FEUP-Faculdade de Engenharia da Universidade do Porto, 4200-465 Porto, Portugal.
IT-Instituto de Telecomunicações, 1049-001 Lisboa, Portugal.
Sensors (Basel). 2022 May 31;22(11):4201. doi: 10.3390/s22114201.
This article proposes a new method of identity recognition in sanitary facilities based on electrocardiography (ECG) signals. Our team previously proposed a novel approach of invisible ECG at the thighs using polymeric electrodes, leading to the creation of a proof-of-concept system integrated into a toilet seat. In this work, a biometrics pipeline was devised, which tested four different classifiers, varying the population from 2 to 17 subjects and simulating a residential environment. However, for this approach to be industrially viable, further optimization is required, particularly regarding electrode materials that are compatible with industrial processes. As such, we also explore the use of a conductive silicone material as electrodes, aiming at the industrial-scale production of a toilet seat capable of recording ECG data, without the need for body-worn devices. A desirable aspect when using such a system is matching the recorded data with the monitored user, ideally using a minimal sensor set, further reinforcing the relevance of user identification through ECG signals collected at the thighs. Our approach was evaluated against a reference device for a population of 17 healthy and pathological individuals, covering a wide age range (24-70 years). With the silicone composite, we were able to acquire signals in 100% of the sessions, with a mean heart rate deviation between a reference system and our experimental device of 2.82 ± 1.99 beats per minute (BPM). In terms of ECG waveform morphology, the best cases showed a Pearson correlation coefficient of 0.91 ± 0.06. For biometric detection, the best classifier was the Binary Convolutional Neural Network (BCNN), with an accuracy of 100% for a population of up to four individuals.

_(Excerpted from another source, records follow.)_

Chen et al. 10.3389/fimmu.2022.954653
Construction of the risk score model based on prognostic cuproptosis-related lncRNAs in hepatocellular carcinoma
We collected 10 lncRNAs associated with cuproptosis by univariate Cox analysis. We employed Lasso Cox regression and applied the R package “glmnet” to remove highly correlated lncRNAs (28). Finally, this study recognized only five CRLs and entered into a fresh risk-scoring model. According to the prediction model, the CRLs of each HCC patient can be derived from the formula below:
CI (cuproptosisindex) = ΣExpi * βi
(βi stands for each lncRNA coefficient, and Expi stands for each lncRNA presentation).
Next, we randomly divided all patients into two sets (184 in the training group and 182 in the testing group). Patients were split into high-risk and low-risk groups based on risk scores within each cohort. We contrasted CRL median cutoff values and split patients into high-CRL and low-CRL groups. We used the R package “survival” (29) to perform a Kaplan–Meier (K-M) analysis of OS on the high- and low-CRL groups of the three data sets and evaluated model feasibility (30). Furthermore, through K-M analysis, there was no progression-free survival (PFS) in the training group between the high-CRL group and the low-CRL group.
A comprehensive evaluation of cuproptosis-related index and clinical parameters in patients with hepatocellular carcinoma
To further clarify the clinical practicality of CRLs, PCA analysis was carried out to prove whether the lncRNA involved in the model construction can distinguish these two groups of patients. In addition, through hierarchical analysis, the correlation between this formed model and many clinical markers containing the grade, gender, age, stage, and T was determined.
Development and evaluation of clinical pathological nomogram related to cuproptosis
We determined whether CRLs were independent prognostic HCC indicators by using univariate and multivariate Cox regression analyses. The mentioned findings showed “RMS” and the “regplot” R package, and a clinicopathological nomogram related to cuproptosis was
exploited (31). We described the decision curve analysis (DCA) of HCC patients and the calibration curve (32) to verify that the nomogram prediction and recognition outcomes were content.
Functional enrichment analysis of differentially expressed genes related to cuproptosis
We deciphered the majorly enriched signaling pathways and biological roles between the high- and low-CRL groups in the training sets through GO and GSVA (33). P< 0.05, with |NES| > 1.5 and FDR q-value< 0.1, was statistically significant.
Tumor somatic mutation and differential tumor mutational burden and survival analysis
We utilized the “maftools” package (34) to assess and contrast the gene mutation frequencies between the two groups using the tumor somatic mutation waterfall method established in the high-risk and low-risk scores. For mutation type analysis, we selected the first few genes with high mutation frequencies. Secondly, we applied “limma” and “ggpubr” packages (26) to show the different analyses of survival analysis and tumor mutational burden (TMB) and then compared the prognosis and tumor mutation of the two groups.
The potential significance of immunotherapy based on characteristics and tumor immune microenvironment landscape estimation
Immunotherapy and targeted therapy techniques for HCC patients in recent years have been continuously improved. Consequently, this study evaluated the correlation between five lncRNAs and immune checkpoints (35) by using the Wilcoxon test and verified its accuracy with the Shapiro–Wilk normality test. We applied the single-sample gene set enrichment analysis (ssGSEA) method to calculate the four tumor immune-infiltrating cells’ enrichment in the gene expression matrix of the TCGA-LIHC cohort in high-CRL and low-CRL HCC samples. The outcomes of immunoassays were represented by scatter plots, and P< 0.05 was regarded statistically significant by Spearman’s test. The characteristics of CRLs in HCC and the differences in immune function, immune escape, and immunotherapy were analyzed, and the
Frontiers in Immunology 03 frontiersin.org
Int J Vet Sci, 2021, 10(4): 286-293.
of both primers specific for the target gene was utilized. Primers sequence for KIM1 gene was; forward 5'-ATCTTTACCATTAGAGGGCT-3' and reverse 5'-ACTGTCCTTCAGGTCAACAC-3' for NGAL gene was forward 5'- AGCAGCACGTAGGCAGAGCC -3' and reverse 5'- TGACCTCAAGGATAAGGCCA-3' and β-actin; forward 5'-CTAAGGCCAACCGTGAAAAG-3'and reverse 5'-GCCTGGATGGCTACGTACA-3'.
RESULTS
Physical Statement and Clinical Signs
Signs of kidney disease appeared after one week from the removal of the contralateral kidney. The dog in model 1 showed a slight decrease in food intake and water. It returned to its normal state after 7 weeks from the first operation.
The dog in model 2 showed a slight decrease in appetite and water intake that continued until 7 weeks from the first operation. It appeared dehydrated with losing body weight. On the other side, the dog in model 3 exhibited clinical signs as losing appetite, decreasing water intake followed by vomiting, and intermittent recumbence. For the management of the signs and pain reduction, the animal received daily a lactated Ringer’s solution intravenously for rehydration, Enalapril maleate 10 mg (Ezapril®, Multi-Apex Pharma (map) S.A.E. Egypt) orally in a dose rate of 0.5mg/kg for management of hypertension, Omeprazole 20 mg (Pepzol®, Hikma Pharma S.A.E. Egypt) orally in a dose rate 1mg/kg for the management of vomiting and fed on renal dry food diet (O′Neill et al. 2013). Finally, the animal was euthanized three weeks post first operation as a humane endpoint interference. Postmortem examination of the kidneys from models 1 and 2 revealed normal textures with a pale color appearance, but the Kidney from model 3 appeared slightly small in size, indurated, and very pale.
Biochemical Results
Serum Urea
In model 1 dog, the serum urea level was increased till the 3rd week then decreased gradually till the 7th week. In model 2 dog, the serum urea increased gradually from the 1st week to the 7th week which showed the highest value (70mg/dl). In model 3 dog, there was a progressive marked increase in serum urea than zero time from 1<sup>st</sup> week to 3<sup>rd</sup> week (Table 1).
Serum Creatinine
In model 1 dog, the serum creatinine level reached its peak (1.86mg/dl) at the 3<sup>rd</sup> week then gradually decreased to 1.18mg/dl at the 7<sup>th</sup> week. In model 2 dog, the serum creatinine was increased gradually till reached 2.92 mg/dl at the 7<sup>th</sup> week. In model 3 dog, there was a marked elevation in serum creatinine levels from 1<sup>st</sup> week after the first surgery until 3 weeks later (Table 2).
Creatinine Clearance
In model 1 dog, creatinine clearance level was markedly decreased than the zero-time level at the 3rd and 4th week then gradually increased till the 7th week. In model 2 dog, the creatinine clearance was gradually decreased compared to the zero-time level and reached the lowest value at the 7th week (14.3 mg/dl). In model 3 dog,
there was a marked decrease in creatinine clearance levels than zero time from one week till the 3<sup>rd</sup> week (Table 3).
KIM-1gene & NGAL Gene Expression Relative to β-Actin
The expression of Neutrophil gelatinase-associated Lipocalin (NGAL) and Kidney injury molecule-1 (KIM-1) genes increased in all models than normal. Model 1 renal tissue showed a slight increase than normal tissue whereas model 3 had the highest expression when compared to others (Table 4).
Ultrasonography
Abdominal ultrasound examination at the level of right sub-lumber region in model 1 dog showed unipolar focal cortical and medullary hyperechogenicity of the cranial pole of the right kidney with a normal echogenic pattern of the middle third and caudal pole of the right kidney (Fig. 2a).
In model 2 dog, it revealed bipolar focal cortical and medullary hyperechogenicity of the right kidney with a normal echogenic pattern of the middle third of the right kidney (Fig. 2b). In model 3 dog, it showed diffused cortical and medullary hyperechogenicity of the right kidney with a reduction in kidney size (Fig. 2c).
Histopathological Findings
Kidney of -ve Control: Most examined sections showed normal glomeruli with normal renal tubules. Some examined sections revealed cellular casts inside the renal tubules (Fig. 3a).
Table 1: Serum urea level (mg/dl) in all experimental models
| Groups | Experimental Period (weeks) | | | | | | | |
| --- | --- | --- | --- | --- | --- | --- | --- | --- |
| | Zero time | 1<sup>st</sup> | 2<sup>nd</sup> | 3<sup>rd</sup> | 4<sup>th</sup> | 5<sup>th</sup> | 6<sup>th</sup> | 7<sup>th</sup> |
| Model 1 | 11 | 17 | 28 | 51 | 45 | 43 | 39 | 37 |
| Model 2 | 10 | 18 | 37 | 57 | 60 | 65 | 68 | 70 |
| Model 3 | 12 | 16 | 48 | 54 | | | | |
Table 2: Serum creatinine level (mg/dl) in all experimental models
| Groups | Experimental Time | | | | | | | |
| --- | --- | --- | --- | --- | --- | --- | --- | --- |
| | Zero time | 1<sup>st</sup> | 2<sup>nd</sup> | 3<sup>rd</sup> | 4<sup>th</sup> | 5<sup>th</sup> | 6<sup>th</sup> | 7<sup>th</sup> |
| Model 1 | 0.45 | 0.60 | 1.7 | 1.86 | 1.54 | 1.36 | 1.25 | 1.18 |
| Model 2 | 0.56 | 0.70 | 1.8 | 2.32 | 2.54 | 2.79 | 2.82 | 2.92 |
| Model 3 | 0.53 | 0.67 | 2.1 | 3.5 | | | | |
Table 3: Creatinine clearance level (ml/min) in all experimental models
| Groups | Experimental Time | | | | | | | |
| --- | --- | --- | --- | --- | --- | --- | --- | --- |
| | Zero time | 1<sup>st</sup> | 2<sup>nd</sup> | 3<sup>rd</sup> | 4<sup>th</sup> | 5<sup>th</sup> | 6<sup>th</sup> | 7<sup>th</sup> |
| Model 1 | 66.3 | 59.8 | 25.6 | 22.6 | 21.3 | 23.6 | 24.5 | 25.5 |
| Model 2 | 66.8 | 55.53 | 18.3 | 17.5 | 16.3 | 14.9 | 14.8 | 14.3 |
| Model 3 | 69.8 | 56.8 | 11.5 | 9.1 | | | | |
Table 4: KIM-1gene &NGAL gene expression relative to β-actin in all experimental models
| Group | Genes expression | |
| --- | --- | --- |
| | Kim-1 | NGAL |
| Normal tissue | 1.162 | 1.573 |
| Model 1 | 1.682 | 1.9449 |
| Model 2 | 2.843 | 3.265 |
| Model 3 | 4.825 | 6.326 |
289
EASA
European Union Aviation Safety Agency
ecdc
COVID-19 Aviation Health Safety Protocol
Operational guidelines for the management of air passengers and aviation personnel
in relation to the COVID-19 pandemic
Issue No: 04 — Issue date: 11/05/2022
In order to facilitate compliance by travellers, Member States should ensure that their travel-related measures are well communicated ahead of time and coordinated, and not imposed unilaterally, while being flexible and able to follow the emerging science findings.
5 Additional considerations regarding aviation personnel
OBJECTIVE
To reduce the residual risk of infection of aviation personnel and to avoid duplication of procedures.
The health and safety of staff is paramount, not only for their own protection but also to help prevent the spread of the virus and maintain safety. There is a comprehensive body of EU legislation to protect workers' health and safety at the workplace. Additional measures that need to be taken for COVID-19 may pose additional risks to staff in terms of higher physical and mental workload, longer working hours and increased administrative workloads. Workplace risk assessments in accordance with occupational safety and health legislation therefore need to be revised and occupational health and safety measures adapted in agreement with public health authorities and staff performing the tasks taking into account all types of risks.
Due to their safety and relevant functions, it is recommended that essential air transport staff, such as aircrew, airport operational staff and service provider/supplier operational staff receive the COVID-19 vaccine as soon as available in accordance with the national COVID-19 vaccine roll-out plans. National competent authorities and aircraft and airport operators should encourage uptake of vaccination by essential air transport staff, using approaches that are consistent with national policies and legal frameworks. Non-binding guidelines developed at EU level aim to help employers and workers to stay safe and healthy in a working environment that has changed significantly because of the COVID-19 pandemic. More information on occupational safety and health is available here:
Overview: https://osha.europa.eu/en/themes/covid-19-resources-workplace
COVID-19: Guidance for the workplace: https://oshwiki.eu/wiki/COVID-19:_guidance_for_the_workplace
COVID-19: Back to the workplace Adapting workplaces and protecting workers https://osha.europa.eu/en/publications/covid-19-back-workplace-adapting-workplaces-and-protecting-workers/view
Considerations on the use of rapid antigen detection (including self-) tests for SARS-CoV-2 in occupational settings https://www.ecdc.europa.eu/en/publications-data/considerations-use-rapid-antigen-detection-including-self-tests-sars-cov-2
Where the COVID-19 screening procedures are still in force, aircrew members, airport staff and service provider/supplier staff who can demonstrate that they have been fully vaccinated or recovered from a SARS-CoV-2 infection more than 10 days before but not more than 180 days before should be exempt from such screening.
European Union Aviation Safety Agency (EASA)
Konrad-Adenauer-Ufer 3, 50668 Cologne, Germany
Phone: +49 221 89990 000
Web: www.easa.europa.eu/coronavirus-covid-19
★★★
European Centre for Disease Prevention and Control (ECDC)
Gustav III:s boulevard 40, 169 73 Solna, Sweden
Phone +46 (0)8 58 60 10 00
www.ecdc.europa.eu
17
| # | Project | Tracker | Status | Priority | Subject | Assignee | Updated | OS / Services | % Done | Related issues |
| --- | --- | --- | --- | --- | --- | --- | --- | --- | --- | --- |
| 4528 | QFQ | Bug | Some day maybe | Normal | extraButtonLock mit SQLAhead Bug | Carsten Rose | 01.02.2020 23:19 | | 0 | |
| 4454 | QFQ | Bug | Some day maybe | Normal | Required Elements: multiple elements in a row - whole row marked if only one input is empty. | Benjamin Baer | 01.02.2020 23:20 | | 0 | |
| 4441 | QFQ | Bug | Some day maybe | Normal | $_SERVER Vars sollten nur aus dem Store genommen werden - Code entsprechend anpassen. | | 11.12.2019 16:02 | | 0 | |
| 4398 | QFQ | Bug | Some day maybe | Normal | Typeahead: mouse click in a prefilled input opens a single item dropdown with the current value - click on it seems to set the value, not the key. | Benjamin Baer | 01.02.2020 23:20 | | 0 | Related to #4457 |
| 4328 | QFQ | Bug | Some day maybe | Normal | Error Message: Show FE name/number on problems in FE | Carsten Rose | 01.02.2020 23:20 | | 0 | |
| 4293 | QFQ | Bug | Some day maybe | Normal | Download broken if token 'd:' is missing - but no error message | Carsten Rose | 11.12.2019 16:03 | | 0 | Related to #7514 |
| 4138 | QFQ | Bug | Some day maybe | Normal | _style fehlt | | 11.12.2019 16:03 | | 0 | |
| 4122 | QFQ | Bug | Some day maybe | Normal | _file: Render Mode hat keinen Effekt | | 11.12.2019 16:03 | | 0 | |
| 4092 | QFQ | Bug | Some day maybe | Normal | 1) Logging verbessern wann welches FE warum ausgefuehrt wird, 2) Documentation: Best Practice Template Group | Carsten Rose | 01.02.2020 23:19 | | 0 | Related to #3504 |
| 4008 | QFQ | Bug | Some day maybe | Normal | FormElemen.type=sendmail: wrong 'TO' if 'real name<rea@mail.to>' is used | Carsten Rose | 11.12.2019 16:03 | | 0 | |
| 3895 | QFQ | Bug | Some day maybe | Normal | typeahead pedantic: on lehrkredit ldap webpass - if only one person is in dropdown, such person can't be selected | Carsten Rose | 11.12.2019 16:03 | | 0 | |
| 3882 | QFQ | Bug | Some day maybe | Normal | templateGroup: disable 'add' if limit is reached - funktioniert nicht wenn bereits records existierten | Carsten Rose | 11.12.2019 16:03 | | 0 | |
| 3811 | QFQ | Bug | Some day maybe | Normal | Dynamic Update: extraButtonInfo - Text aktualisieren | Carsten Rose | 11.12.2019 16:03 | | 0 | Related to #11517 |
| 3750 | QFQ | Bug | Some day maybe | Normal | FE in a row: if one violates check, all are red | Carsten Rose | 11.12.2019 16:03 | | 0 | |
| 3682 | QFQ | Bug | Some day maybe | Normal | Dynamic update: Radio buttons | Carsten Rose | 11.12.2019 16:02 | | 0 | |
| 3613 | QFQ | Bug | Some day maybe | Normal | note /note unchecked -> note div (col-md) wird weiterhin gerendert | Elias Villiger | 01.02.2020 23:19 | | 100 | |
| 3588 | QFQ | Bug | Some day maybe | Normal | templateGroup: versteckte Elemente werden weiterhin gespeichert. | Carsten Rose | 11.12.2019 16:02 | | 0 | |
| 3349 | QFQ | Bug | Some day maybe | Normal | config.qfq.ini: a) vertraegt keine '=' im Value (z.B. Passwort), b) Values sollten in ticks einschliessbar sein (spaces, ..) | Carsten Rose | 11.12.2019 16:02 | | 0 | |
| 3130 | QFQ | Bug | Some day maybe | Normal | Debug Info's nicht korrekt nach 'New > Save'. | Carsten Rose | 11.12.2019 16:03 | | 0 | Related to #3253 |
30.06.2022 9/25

本文提出了一种基于心电图(ECG)信号的卫生设施身份识别新方法。我们的团队之前提出了一种在大腿上使用聚合物电极进行不可见 ECG 的新方法,从而创建了一个集成在马桶座上的概念验证系统。在这项工作中,设计了一个生物识别管道,该管道测试了四种不同的分类器,人群从 2 到 17 个受试者不等,并模拟了居住环境。然而,为了使这种方法在工业上可行,需要进一步优化,特别是关于与工业过程兼容的电极材料。因此,我们还探索了使用导电硅酮材料作为电极,旨在大规模生产能够记录 ECG 数据的马桶座,而无需使用佩戴在身体上的设备。当使用这样的系统时,一个理想的方面是将记录的数据与被监测的用户匹配,最好使用最小的传感器集,进一步加强通过在大腿上收集的 ECG 信号进行用户识别的相关性。我们的方法针对 17 名健康和病理个体的人群进行了评估,涵盖了广泛的年龄范围(24-70 岁)。使用硅酮复合材料,我们能够在 100%的会话中获取信号,参考系统和我们的实验设备之间的平均心率偏差为 2.82±1.99 次/分钟(BPM)。在 ECG 波形形态方面,最佳情况的皮尔逊相关系数为 0.91±0.06。对于生物识别检测,最佳分类器是二进制卷积神经网络(BCNN),对于最多四个个体的人群,准确率为 100%。